Brillante metteuse en scène très portée sur le cinéma et, depuis le printemps 2020, directrice du Théâtre Gérard Philipe de Saint-Denis, Julie Deliquet est avant tout une cheffe de troupe à l’inspiration collective. Personnalité volontaire, méthodique et généreuse, impliquée sur le territoire de Seine-Saint-Denis et impliquée au sein de son équipe d’In Vitro, véritable bourreau de travail, Julie Deliquet pense tout à plusieurs.
Spectacle après spectacle, Julie Deliquet questionne la responsabilité des individus à l’échelle de leurs engagements collectifs. En l’espèce, la création de Huit heures ne font pas un jour, d’après une série télévisée de Fassbinder, en ouverture de sa première saison à la direction du Théâtre Gérard Philipe, fut exemplaire à plus d’un titre de sa recherche de metteuse en scène. Porté par quatorze acteurs au plateau (toujours des grandes tablées chez Deliquet !), cette saga qui passe de l’espace intime de la famille à celui du travail — à travers le microcosme d’un atelier d’usine tenté par l’autogestion —, et traverse toute une série de thématiques sociales, est une parfaite illustration en jeu des questionnements à l’œuvre chez la metteuse en scène, en particulier celui du collectif. Comment fait-on quand on décide de faire les choses ensemble ? Comment raconter une histoire à plusieurs ? Tout est là. L’acteur est au centre de ce théâtre de l’instant présent qui repose avant tout sur le potentiel créatif de chacun.

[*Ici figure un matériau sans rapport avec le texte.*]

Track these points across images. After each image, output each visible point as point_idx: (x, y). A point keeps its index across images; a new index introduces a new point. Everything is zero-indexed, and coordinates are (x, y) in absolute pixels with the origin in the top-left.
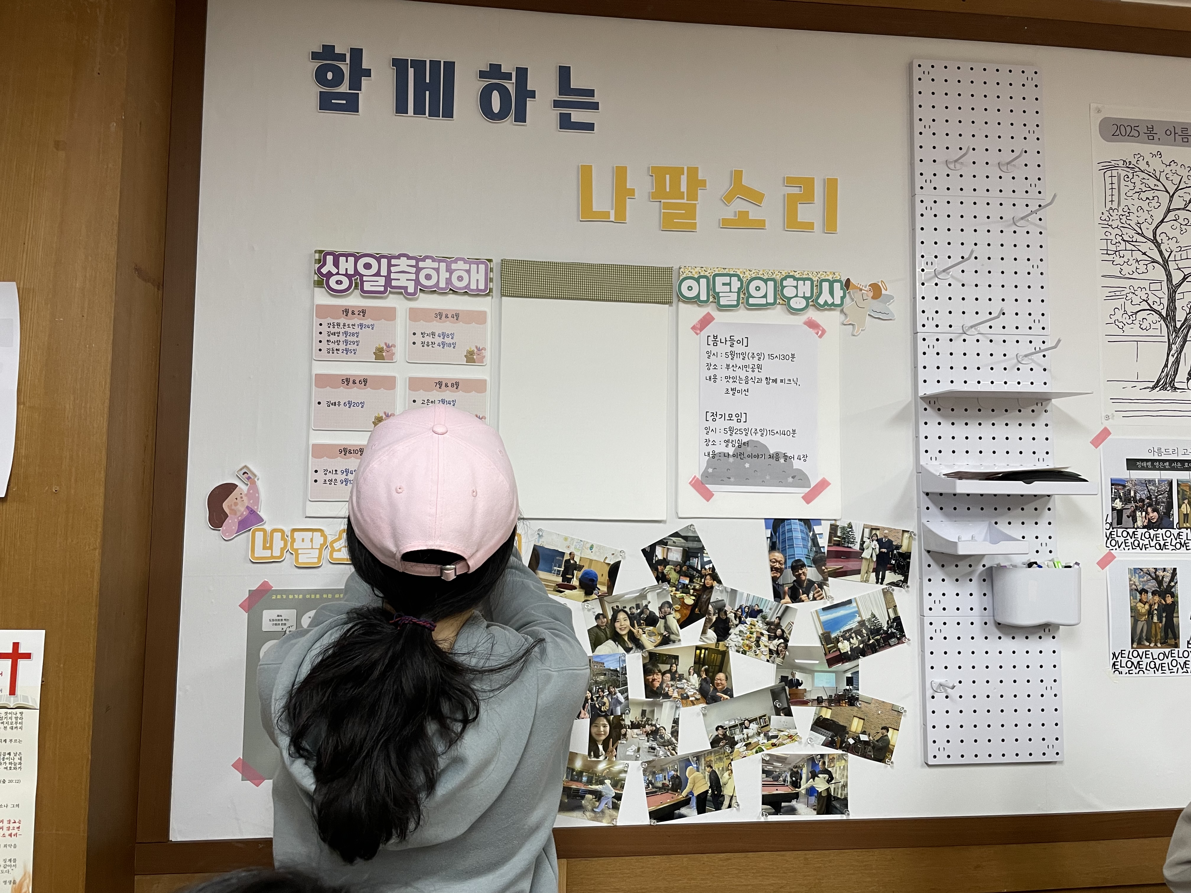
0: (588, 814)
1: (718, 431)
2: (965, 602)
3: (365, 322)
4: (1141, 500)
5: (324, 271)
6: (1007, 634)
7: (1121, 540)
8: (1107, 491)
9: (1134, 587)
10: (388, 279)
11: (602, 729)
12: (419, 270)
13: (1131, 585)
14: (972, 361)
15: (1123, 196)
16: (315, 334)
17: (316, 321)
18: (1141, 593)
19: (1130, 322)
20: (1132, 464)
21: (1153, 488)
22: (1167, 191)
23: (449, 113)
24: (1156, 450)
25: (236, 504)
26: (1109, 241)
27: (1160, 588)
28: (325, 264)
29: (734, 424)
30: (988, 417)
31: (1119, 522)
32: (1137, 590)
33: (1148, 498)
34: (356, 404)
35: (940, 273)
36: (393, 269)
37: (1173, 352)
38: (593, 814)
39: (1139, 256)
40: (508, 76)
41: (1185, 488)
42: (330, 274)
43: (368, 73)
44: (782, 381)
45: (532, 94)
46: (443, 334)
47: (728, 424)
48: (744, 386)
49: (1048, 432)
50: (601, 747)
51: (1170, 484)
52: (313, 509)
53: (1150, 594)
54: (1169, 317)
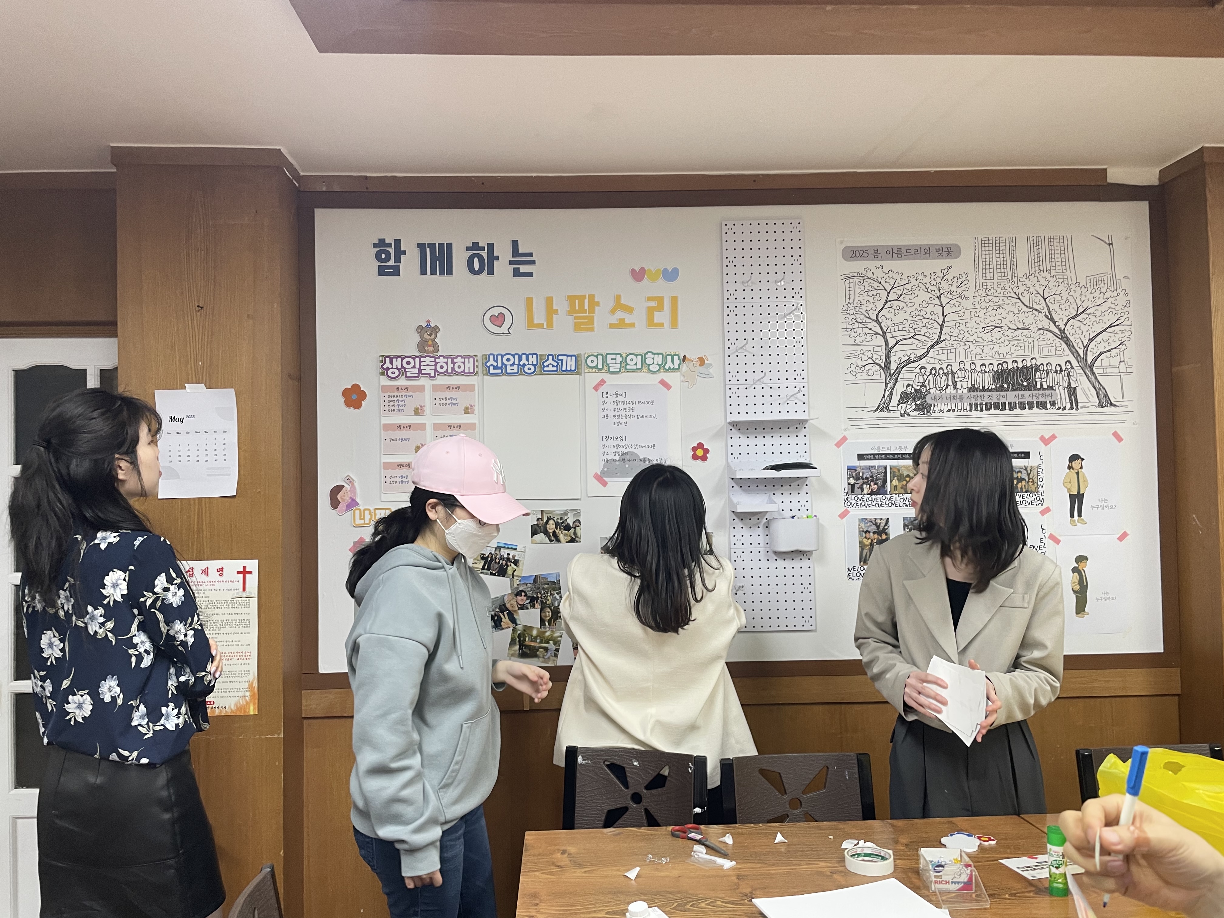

Ce que l’on voit sur la scène de Julie Deliquet, qu’il s’agisse des premières créations nourries à l’improvisation d’une écriture de plateau ou des spectacles plus récents basés sur l’adaptation de textes du répertoire ou contemporains, c’est d’abord une troupe, un collectif d’acteurs au travail, à l’œuvre d’une certaine utopie et aux prises avec le monde, passé, présent et futur. Le passé tel qu’il n’est plus et dont on hérite, le présent tel qu’il faut s’en saisir pour construire le futur. Dès les origines, les principaux enjeux sont posés à travers le triptyque Des années 70 à nos jours, portrait de famille questionnant le dialogue d’une génération à l’autre, et décisif acte de naissance du collectif In Vitro, impulsé par Julie Deliquet en 2009. Le passage par la Comédie-Française, et surtout la rencontre avec une autre « famille » d’acteurs, viendra renforcer les intuitions de départ. Avec sa prise de direction du CDN de Saint-Denis, qu’elle qualifie de « seconde naissance », Julie Deliquet dit vouloir à son tour « prendre ses responsabilités », rendre en quelque sorte ce que l’institution lui a donné. Bien au-delà de l’artistique, cette « mission passionnante » questionne le théâtre à tous les endroits, social, citoyen, politique… Là encore dans cette dimension collective chère à Deliquet.